| Consigne |
Traduisez en anglais la phrase suivante, tirée de la critique du roman « Le Lys et le serpent » : « Ce texte est très lyrique et rappelle même la poésie en prose. »

| Texte fourni |
========================================================================

Le lys et le serpent
de Níkos Kazantzákīs

critiqué par Pucksimberg, le 12 juin 2022
(Toulon - 45 ans)


La note:  étoiles
Journal d'un amour passionnel
« Le Lys et le serpent » est le premier roman de Nikos Kazantzaki publié à 23 ans. On le connaît surtout pour son roman « Alexis Zorba ». Dans ce premier texte, écrit sous la forme d’un journal intime ponctué par les saisons, le lecteur suit les confidences du narrateur, un artiste peintre fou amoureux de sa chère et tendre. Il se confie à nous, ressent des sentiments très forts à la façon des auteurs romantiques et exprime des envies plus sombres qui unissent Eros et Thanatos, l’amour et la mort comme cela a souvent été le cas en littérature.

Ce texte est très lyrique et rappelle même la poésie en prose. Le narrateur évoque sa passion amoureuse avec de nombreuses images et un langage qui rappelle la poésie du XIXème siècle. On pense parfois à « La cloche fêlée » de Baudelaire ou à « La chambre des amants » du même poète. Cette façon d’écrire peut surprendre par sa forme, mais il ne faut pas négliger le fond car l’auteur aborde le désir, la sexualité, les pulsions de mort, l’amour plénier d’une façon nouvelle et parfois violente. L’on en vient même à douter de son équilibre psychologique. Certaines images sont même très sensuelles, mais l’on ne pourrait ne pas les déceler si l'on lisait trop vite ce roman. De plus, l’auteur grec exploite des métaphores filées suggérées par le titre avec celle du lys et celle du serpent. Ces deux éléments ne représentent pas toujours la même chose dans le roman.

========================================================================

| Données enregistrées |
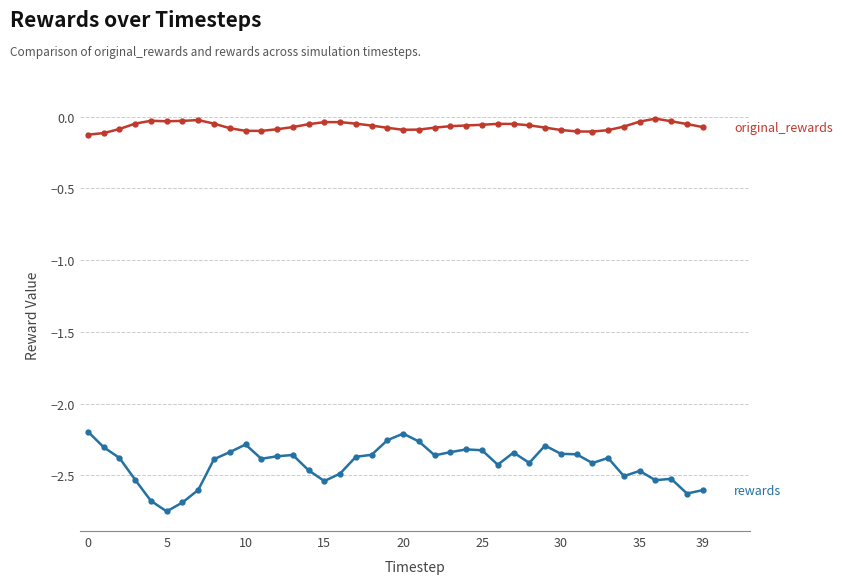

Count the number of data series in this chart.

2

========================================================================

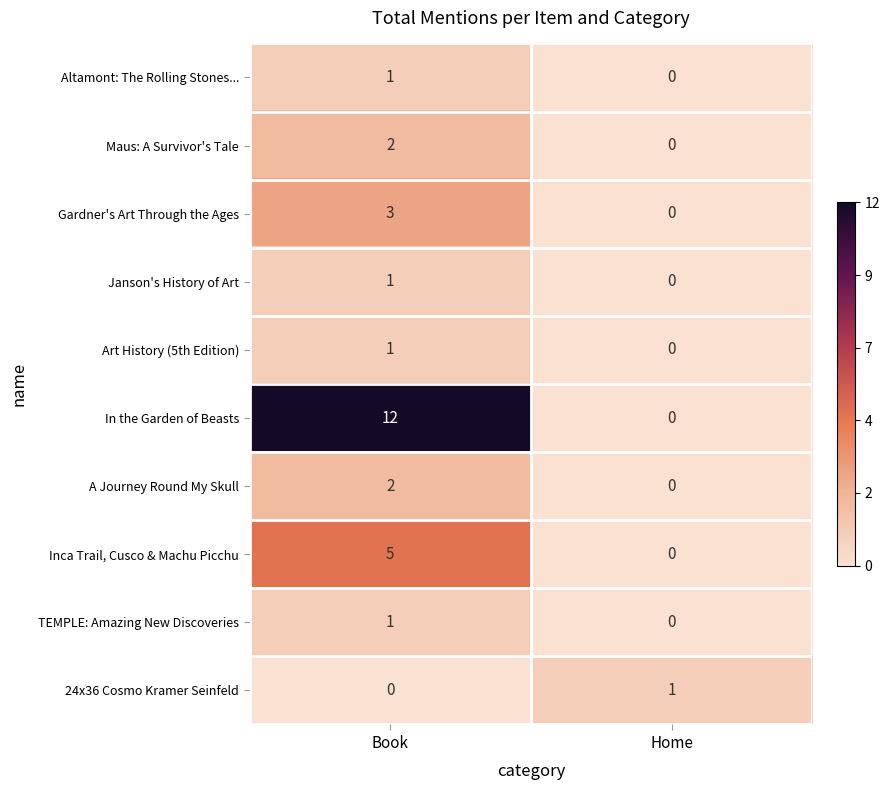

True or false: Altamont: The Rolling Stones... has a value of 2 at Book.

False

========================================================================

| Réponse attendue |
This text is very lyrical and is even reminiscent of prose poetry.